Reproduce these lines verbatim, beginning with the line that contains "1. **Chargement manifest.json**" and continuing through the end of the items.

☆ ☆ ☆ ☆ ☆ ☆ ☆

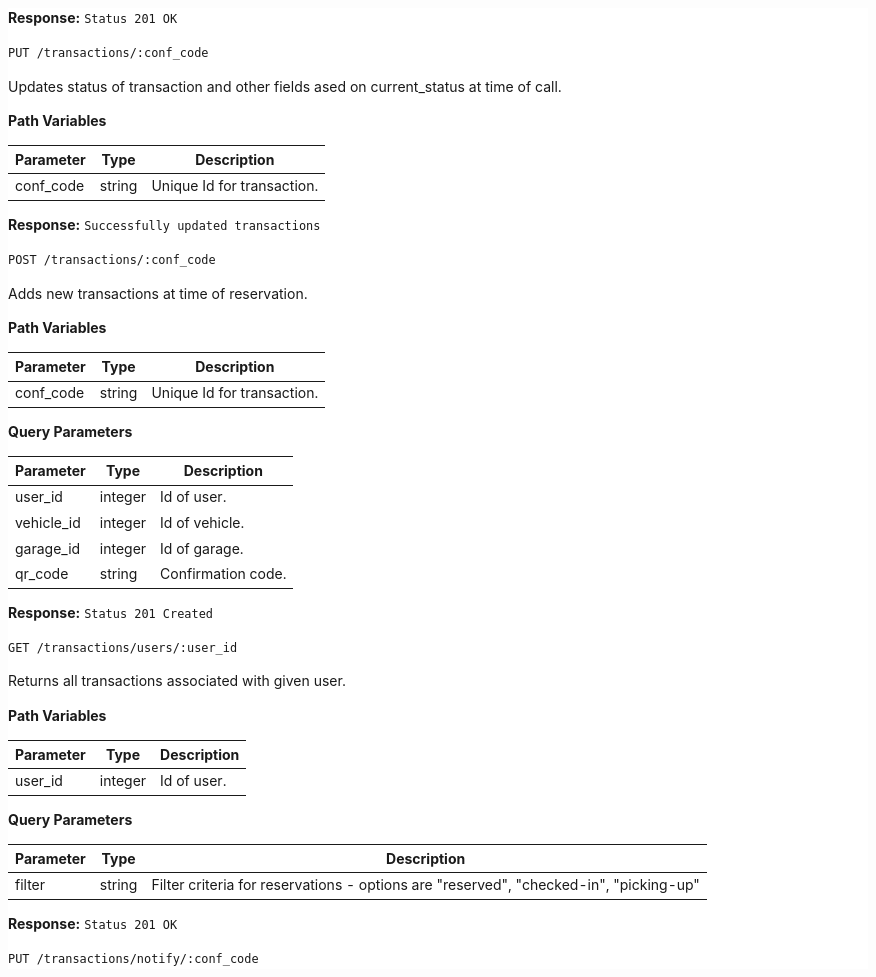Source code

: **Response:** `Status 201 OK`

`PUT /transactions/:conf_code`

Updates status of transaction and other fields ased on current_status at time of call.

**Path Variables**

| Parameter   | Type    | Description                                      |
| ----------- | ------- | ------------------------------------------------ |
| conf_code    | string  | Unique Id for transaction.                      |

**Response:** `Successfully updated transactions`

`POST /transactions/:conf_code`

Adds new transactions at time of reservation.

**Path Variables**

| Parameter   | Type    | Description                                      |
| ----------- | ------- | ------------------------------------------------ |
| conf_code    | string  | Unique Id for transaction.                      |

**Query Parameters**

| Parameter   | Type    | Description                                      |
| ----------- | ------- | ------------------------------------------------ |
| user_id    | integer  | Id of user.                                      |
| vehicle_id    | integer  | Id of vehicle.                                |
| garage_id    | integer  | Id of garage.                                  |
| qr_code    | string  | Confirmation code.                                |

**Response:** `Status 201 Created`

`GET /transactions/users/:user_id`

Returns all transactions associated with given user.

**Path Variables**

| Parameter   | Type    | Description                                      |
| ----------- | ------- | ------------------------------------------------ |
| user_id    | integer  | Id of user.                                      |

**Query Parameters**

| Parameter   | Type    | Description                                      |
| ----------- | ------- | ------------------------------------------------ |
| filter    | string  | Filter criteria for reservations - options are "reserved", "checked-in", "picking-up"                                                           |

**Response:** `Status 201 OK`

`PUT /transactions/notify/:conf_code`
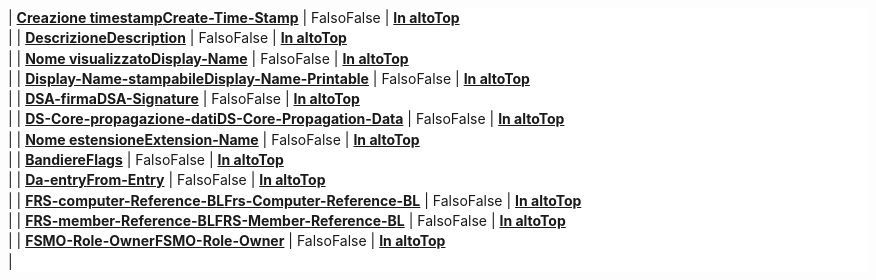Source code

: | [<span data-ttu-id="94f60-181">**Creazione timestamp**</span><span class="sxs-lookup"><span data-stu-id="94f60-181">**Create-Time-Stamp**</span></span>](a-createtimestamp.md)                              | <span data-ttu-id="94f60-182">Falso</span><span class="sxs-lookup"><span data-stu-id="94f60-182">False</span></span>     | [<span data-ttu-id="94f60-183">**In alto**</span><span class="sxs-lookup"><span data-stu-id="94f60-183">**Top**</span></span>](c-top.md)<br/> |
| [<span data-ttu-id="94f60-184">**Descrizione**</span><span class="sxs-lookup"><span data-stu-id="94f60-184">**Description**</span></span>](a-description.md)                                        | <span data-ttu-id="94f60-185">Falso</span><span class="sxs-lookup"><span data-stu-id="94f60-185">False</span></span>     | [<span data-ttu-id="94f60-186">**In alto**</span><span class="sxs-lookup"><span data-stu-id="94f60-186">**Top**</span></span>](c-top.md)<br/> |
| [<span data-ttu-id="94f60-187">**Nome visualizzato**</span><span class="sxs-lookup"><span data-stu-id="94f60-187">**Display-Name**</span></span>](a-displayname.md)                                       | <span data-ttu-id="94f60-188">Falso</span><span class="sxs-lookup"><span data-stu-id="94f60-188">False</span></span>     | [<span data-ttu-id="94f60-189">**In alto**</span><span class="sxs-lookup"><span data-stu-id="94f60-189">**Top**</span></span>](c-top.md)<br/> |
| [<span data-ttu-id="94f60-190">**Display-Name-stampabile**</span><span class="sxs-lookup"><span data-stu-id="94f60-190">**Display-Name-Printable**</span></span>](a-displaynameprintable.md)                    | <span data-ttu-id="94f60-191">Falso</span><span class="sxs-lookup"><span data-stu-id="94f60-191">False</span></span>     | [<span data-ttu-id="94f60-192">**In alto**</span><span class="sxs-lookup"><span data-stu-id="94f60-192">**Top**</span></span>](c-top.md)<br/> |
| [<span data-ttu-id="94f60-193">**DSA-firma**</span><span class="sxs-lookup"><span data-stu-id="94f60-193">**DSA-Signature**</span></span>](a-dsasignature.md)                                     | <span data-ttu-id="94f60-194">Falso</span><span class="sxs-lookup"><span data-stu-id="94f60-194">False</span></span>     | [<span data-ttu-id="94f60-195">**In alto**</span><span class="sxs-lookup"><span data-stu-id="94f60-195">**Top**</span></span>](c-top.md)<br/> |
| [<span data-ttu-id="94f60-196">**DS-Core-propagazione-dati**</span><span class="sxs-lookup"><span data-stu-id="94f60-196">**DS-Core-Propagation-Data**</span></span>](a-dscorepropagationdata.md)                 | <span data-ttu-id="94f60-197">Falso</span><span class="sxs-lookup"><span data-stu-id="94f60-197">False</span></span>     | [<span data-ttu-id="94f60-198">**In alto**</span><span class="sxs-lookup"><span data-stu-id="94f60-198">**Top**</span></span>](c-top.md)<br/> |
| [<span data-ttu-id="94f60-199">**Nome estensione**</span><span class="sxs-lookup"><span data-stu-id="94f60-199">**Extension-Name**</span></span>](a-extensionname.md)                                   | <span data-ttu-id="94f60-200">Falso</span><span class="sxs-lookup"><span data-stu-id="94f60-200">False</span></span>     | [<span data-ttu-id="94f60-201">**In alto**</span><span class="sxs-lookup"><span data-stu-id="94f60-201">**Top**</span></span>](c-top.md)<br/> |
| [<span data-ttu-id="94f60-202">**Bandiere**</span><span class="sxs-lookup"><span data-stu-id="94f60-202">**Flags**</span></span>](a-flags.md)                                                    | <span data-ttu-id="94f60-203">Falso</span><span class="sxs-lookup"><span data-stu-id="94f60-203">False</span></span>     | [<span data-ttu-id="94f60-204">**In alto**</span><span class="sxs-lookup"><span data-stu-id="94f60-204">**Top**</span></span>](c-top.md)<br/> |
| [<span data-ttu-id="94f60-205">**Da-entry**</span><span class="sxs-lookup"><span data-stu-id="94f60-205">**From-Entry**</span></span>](a-fromentry.md)                                           | <span data-ttu-id="94f60-206">Falso</span><span class="sxs-lookup"><span data-stu-id="94f60-206">False</span></span>     | [<span data-ttu-id="94f60-207">**In alto**</span><span class="sxs-lookup"><span data-stu-id="94f60-207">**Top**</span></span>](c-top.md)<br/> |
| [<span data-ttu-id="94f60-208">**FRS-computer-Reference-BL**</span><span class="sxs-lookup"><span data-stu-id="94f60-208">**Frs-Computer-Reference-BL**</span></span>](a-frscomputerreferencebl.md)               | <span data-ttu-id="94f60-209">Falso</span><span class="sxs-lookup"><span data-stu-id="94f60-209">False</span></span>     | [<span data-ttu-id="94f60-210">**In alto**</span><span class="sxs-lookup"><span data-stu-id="94f60-210">**Top**</span></span>](c-top.md)<br/> |
| [<span data-ttu-id="94f60-211">**FRS-member-Reference-BL**</span><span class="sxs-lookup"><span data-stu-id="94f60-211">**FRS-Member-Reference-BL**</span></span>](a-frsmemberreferencebl.md)                   | <span data-ttu-id="94f60-212">Falso</span><span class="sxs-lookup"><span data-stu-id="94f60-212">False</span></span>     | [<span data-ttu-id="94f60-213">**In alto**</span><span class="sxs-lookup"><span data-stu-id="94f60-213">**Top**</span></span>](c-top.md)<br/> |
| [<span data-ttu-id="94f60-214">**FSMO-Role-Owner**</span><span class="sxs-lookup"><span data-stu-id="94f60-214">**FSMO-Role-Owner**</span></span>](a-fsmoroleowner.md)                                  | <span data-ttu-id="94f60-215">Falso</span><span class="sxs-lookup"><span data-stu-id="94f60-215">False</span></span>     | [<span data-ttu-id="94f60-216">**In alto**</span><span class="sxs-lookup"><span data-stu-id="94f60-216">**Top**</span></span>](c-top.md)<br/> |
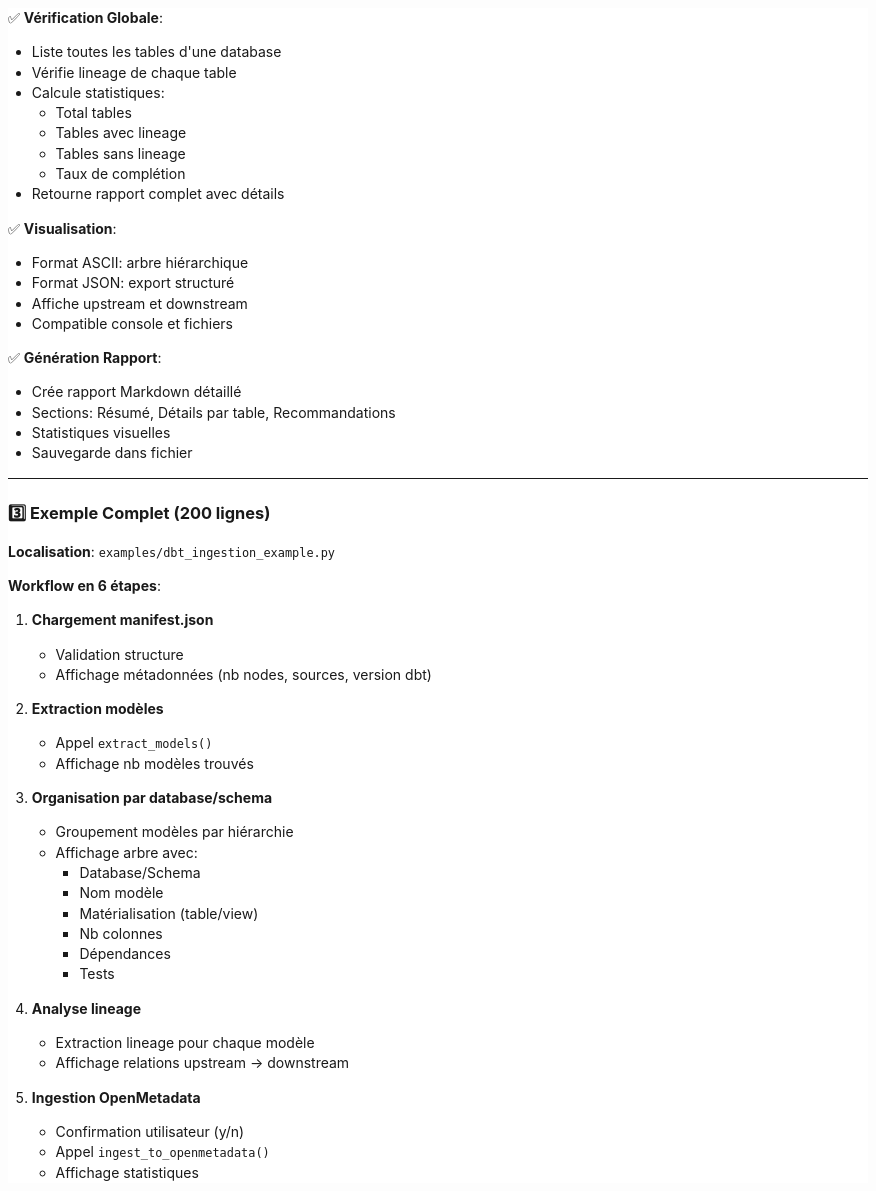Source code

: ✅ **Vérification Globale**:
- Liste toutes les tables d'une database
- Vérifie lineage de chaque table
- Calcule statistiques:
  - Total tables
  - Tables avec lineage
  - Tables sans lineage
  - Taux de complétion
- Retourne rapport complet avec détails

✅ **Visualisation**:
- Format ASCII: arbre hiérarchique
- Format JSON: export structuré
- Affiche upstream et downstream
- Compatible console et fichiers

✅ **Génération Rapport**:
- Crée rapport Markdown détaillé
- Sections: Résumé, Détails par table, Recommandations
- Statistiques visuelles
- Sauvegarde dans fichier

---

### 3️⃣ Exemple Complet (200 lignes)

**Localisation**: `examples/dbt_ingestion_example.py`

**Workflow en 6 étapes**:

1. **Chargement manifest.json**
   - Validation structure
   - Affichage métadonnées (nb nodes, sources, version dbt)

2. **Extraction modèles**
   - Appel `extract_models()`
   - Affichage nb modèles trouvés

3. **Organisation par database/schema**
   - Groupement modèles par hiérarchie
   - Affichage arbre avec:
     - Database/Schema
     - Nom modèle
     - Matérialisation (table/view)
     - Nb colonnes
     - Dépendances
     - Tests

4. **Analyse lineage**
   - Extraction lineage pour chaque modèle
   - Affichage relations upstream → downstream

5. **Ingestion OpenMetadata**
   - Confirmation utilisateur (y/n)
   - Appel `ingest_to_openmetadata()`
   - Affichage statistiques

☆ ☆ ☆ ☆ ☆ ☆ ☆

Output of the task.
1. **Chargement manifest.json**
   - Validation structure
   - Affichage métadonnées (nb nodes, sources, version dbt)

2. **Extraction modèles**
   - Appel `extract_models()`
   - Affichage nb modèles trouvés

3. **Organisation par database/schema**
   - Groupement modèles par hiérarchie
   - Affichage arbre avec:
     - Database/Schema
     - Nom modèle
     - Matérialisation (table/view)
     - Nb colonnes
     - Dépendances
     - Tests

4. **Analyse lineage**
   - Extraction lineage pour chaque modèle
   - Affichage relations upstream → downstream

5. **Ingestion OpenMetadata**
   - Confirmation utilisateur (y/n)
   - Appel `ingest_to_openmetadata()`
   - Affichage statistiques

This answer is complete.